[RECORDED INFORMATION]

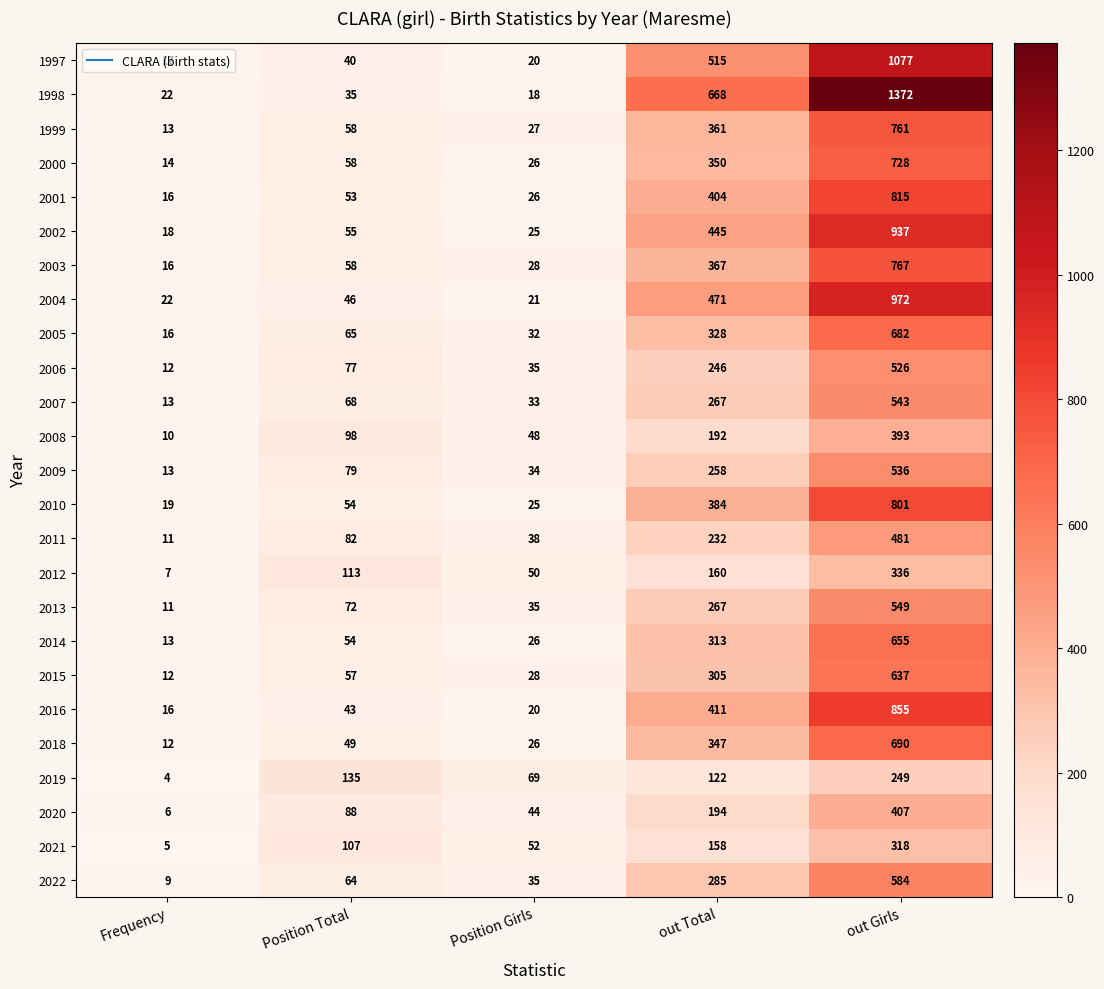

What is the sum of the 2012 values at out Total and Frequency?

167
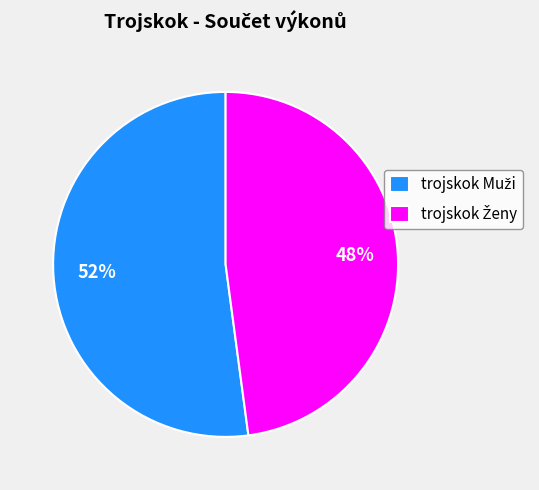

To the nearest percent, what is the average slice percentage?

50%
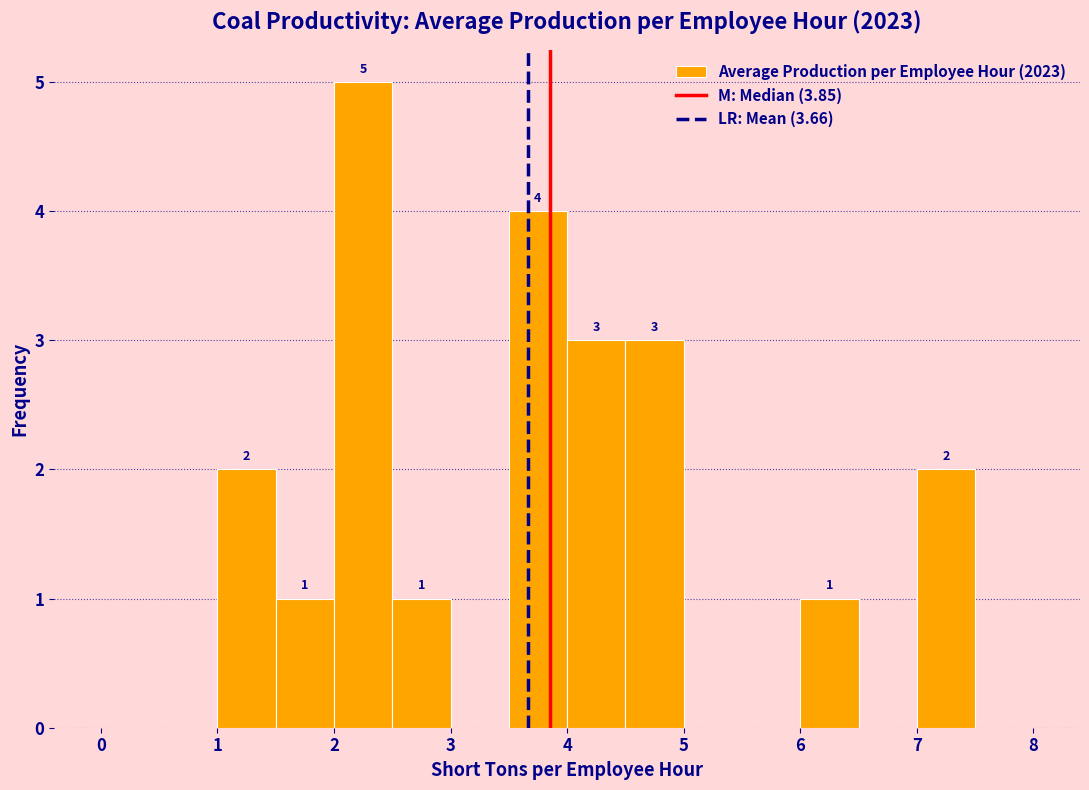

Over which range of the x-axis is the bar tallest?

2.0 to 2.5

[/RECORDED INFORMATION]
[RECORDED INFORMATION]

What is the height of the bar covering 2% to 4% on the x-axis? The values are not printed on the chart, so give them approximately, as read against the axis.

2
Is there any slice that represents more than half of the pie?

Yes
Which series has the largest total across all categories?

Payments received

[/RECORDED INFORMATION]

Return every line of the data above that contains the string "slice". Case counts.

RESULT OF THIS TASK:
To the nearest percent, what is the average slice percentage?
Is there any slice that represents more than half of the pie?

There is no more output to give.